FEMA has contributed just under $11 million to the project; the remaining $3 million comes from state disaster relief bonds. FEMA approved funding for the project in August 2004.
"We've just been waiting for the federal funds until now," said Jamie Littrell, spokesman for the state's division of Homeland Security and Emergency Management.
The state did not have enough money to do the reconstruction on its own, McCarthy said.
The $14 million price tag includes not only repairing and paving the runway but also taxiways and nearby roads.
In November 2002, the magnitude 7.9 Denali Fault earthquake, centered about 100 miles from Northway, caused the runway and surrounding airport grounds to crack and divide. Sand boils and fissures, some more than 3 feet wide, and sinkholes up to 13 feet wide and 3 feet deep pockmarked the runway, according to a U.S. Geological Survey assessment. Gov. Tony Knowles declared the area a disaster.

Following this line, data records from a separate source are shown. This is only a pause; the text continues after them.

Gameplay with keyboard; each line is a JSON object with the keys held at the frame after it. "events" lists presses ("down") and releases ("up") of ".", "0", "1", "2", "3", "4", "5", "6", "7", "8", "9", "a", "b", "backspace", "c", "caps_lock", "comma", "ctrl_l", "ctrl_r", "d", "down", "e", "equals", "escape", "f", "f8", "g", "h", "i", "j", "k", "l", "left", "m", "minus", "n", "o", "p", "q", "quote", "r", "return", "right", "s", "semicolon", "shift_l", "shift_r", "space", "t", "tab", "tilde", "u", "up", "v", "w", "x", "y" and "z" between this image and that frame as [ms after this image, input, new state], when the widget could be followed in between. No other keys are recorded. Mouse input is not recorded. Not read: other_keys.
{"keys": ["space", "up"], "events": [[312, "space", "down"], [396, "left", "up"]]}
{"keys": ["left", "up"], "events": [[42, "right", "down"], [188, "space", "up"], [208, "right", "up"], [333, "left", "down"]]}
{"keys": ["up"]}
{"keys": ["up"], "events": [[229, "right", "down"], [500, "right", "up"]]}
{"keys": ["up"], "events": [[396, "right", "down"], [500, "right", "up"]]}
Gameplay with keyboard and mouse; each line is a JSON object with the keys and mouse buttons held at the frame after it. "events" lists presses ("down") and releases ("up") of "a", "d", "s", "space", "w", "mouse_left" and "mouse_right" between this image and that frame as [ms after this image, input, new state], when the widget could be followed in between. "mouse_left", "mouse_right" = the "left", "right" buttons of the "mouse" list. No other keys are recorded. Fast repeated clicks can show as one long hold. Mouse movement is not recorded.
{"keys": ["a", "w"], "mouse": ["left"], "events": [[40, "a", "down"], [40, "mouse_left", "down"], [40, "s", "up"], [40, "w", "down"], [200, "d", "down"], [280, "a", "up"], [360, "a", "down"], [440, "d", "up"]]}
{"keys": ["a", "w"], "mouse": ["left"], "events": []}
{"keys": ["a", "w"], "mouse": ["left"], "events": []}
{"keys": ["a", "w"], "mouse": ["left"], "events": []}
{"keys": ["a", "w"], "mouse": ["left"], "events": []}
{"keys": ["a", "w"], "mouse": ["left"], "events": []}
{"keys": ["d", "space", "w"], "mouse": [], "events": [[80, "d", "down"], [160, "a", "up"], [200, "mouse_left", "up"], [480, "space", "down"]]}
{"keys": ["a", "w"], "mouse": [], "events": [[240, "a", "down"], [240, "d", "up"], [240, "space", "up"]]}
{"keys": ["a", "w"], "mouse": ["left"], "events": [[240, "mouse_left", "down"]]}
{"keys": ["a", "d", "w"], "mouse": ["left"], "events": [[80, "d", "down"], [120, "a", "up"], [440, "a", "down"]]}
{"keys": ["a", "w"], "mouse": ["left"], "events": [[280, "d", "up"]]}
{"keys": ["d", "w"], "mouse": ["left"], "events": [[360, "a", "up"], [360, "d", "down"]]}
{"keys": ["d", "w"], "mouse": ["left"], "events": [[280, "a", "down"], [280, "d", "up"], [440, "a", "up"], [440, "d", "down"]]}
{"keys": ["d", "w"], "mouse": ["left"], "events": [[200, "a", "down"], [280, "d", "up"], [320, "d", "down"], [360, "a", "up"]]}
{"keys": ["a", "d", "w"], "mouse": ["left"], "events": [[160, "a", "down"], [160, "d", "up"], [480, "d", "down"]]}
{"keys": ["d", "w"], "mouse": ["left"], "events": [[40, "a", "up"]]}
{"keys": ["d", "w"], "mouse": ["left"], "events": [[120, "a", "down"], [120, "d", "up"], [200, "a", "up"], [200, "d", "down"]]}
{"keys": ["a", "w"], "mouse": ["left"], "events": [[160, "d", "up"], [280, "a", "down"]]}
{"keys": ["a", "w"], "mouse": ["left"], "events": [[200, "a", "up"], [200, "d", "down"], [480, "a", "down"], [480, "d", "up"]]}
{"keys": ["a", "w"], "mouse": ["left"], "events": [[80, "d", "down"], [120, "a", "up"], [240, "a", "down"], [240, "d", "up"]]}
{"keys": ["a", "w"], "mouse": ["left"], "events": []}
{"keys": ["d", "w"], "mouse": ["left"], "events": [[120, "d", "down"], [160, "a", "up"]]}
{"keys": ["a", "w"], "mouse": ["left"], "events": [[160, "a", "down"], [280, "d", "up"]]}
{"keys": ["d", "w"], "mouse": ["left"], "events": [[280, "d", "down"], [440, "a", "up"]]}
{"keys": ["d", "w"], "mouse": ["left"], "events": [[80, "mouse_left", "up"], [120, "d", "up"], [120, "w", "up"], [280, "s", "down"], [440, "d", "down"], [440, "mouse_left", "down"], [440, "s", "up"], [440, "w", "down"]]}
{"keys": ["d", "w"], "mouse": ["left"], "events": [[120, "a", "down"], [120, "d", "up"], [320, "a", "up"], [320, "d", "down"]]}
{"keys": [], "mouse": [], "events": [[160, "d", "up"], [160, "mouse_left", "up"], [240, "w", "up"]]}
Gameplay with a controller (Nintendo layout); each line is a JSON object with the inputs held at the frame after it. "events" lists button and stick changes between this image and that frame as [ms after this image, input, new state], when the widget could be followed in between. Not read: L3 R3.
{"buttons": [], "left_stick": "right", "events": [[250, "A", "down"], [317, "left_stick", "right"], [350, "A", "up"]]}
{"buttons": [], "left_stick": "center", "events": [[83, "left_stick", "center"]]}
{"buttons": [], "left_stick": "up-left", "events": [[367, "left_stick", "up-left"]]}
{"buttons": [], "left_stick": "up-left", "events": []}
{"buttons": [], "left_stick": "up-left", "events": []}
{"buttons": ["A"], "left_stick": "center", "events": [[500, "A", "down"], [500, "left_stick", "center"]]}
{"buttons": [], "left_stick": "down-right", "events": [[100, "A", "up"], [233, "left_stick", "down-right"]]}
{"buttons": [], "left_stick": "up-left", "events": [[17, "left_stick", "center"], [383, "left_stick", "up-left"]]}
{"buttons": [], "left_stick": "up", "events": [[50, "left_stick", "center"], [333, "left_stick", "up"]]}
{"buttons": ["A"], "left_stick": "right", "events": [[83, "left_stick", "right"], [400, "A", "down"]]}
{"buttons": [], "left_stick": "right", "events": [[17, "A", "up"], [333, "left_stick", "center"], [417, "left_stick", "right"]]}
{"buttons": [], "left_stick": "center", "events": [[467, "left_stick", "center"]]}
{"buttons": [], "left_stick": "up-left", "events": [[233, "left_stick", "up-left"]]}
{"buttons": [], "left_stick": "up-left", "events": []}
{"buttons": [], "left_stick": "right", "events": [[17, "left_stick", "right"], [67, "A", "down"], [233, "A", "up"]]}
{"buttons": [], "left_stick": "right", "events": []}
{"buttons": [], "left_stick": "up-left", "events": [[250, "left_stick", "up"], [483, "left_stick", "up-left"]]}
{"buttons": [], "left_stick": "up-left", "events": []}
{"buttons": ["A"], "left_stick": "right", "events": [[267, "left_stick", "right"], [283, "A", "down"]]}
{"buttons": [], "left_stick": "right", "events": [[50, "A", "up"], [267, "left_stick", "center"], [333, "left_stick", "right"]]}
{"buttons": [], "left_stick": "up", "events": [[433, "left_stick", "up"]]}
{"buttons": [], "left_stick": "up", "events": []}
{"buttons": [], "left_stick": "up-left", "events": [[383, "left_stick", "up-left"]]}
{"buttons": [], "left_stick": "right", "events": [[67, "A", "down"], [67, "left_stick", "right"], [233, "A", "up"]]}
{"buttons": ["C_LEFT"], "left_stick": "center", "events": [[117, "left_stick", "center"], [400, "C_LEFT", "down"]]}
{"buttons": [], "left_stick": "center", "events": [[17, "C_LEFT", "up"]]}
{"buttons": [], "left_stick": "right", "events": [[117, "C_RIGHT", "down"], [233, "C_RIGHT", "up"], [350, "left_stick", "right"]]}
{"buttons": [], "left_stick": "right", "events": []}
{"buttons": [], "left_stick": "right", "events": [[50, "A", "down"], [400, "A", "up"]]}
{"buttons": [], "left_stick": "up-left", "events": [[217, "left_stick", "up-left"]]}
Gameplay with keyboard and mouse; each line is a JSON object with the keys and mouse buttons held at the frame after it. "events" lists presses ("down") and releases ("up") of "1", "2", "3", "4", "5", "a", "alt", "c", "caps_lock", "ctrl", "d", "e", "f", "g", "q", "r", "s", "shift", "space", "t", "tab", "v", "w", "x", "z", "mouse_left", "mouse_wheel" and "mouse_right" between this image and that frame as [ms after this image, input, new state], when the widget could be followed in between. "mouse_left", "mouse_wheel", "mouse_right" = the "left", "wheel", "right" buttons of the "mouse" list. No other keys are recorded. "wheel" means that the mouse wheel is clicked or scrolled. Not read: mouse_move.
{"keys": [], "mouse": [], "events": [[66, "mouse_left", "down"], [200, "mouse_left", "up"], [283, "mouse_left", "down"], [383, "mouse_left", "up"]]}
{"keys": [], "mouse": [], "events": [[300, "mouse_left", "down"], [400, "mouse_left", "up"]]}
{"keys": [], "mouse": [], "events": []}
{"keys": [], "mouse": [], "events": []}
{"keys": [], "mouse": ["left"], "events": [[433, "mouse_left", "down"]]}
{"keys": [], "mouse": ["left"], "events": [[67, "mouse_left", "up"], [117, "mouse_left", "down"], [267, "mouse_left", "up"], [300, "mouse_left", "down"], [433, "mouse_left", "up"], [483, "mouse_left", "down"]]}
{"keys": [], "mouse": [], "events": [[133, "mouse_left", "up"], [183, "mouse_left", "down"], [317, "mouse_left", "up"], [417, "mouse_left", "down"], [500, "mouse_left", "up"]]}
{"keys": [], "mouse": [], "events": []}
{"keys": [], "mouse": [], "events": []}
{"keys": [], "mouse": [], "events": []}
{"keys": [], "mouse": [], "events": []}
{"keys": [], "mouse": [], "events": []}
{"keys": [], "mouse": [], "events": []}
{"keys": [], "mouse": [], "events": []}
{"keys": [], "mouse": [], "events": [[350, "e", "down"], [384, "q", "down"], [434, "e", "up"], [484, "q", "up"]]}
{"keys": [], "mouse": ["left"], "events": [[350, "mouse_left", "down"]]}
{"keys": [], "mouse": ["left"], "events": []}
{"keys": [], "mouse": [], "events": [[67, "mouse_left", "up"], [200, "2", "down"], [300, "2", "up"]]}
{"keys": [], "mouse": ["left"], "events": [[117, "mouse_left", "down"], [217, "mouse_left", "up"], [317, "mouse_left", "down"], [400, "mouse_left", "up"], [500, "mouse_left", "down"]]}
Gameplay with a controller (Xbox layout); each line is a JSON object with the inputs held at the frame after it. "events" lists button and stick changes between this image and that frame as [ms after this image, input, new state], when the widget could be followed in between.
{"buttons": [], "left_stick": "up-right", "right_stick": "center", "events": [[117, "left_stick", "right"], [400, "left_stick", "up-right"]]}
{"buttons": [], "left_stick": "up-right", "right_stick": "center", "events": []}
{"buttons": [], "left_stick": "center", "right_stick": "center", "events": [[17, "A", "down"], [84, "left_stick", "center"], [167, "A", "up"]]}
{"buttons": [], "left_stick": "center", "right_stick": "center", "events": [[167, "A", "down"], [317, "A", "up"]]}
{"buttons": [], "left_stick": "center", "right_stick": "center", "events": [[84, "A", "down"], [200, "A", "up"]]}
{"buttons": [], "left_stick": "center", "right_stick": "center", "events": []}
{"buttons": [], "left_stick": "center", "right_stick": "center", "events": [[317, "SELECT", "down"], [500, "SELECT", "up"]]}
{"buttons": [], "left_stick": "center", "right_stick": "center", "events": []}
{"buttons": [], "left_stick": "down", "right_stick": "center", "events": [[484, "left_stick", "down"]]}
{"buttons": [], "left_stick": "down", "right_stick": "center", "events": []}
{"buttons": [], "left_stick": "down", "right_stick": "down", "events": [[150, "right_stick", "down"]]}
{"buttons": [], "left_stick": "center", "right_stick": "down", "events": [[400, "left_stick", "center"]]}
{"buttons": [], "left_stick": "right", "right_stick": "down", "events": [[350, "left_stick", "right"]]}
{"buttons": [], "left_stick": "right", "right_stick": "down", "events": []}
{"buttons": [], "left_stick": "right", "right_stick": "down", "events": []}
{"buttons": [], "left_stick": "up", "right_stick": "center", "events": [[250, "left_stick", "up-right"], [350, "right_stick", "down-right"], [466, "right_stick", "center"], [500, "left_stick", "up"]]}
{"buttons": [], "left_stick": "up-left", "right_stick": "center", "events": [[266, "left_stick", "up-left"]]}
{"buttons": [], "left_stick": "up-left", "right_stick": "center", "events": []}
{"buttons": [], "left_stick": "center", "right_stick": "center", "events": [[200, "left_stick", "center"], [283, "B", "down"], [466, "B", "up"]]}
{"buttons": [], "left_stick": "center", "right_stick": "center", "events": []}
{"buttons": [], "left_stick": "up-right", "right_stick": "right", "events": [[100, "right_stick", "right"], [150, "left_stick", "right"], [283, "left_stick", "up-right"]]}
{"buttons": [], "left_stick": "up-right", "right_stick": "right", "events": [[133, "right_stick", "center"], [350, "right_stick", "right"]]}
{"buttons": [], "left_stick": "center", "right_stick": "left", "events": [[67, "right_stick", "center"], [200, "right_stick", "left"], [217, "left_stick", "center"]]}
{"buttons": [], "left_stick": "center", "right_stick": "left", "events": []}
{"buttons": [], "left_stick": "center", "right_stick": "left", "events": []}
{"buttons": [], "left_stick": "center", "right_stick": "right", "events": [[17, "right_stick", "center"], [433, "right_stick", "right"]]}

The federal government built the airport during World War II as part of the Northwest Staging Route, a project between the U.S. and Canada to bring aircraft and supplies from the Lower 48 to Alaska in defense of the Japanese threat.
Since then, mostly in the summer, two-engine planes flying up from the Lower 48 or from Canada usually pass through Whitehorse, about 250 miles away, then to Northway, on their way to Anchorage, Fairbanks and other destinations.
"A lot of them can't make it past Northway," said Jim Moody, owner of Airport Lodge, where pilots eat, sleep and refuel their planes. "It's kind of essential as a fuel stop."
The project may increase flight traffic to Northway, he said. "A lot of Lower 48 pilots don't like to land on gravel."

As for the 300 people who live in the Northway area, local village council member Darrell Kaase said, "The people here would actually benefit very little from this."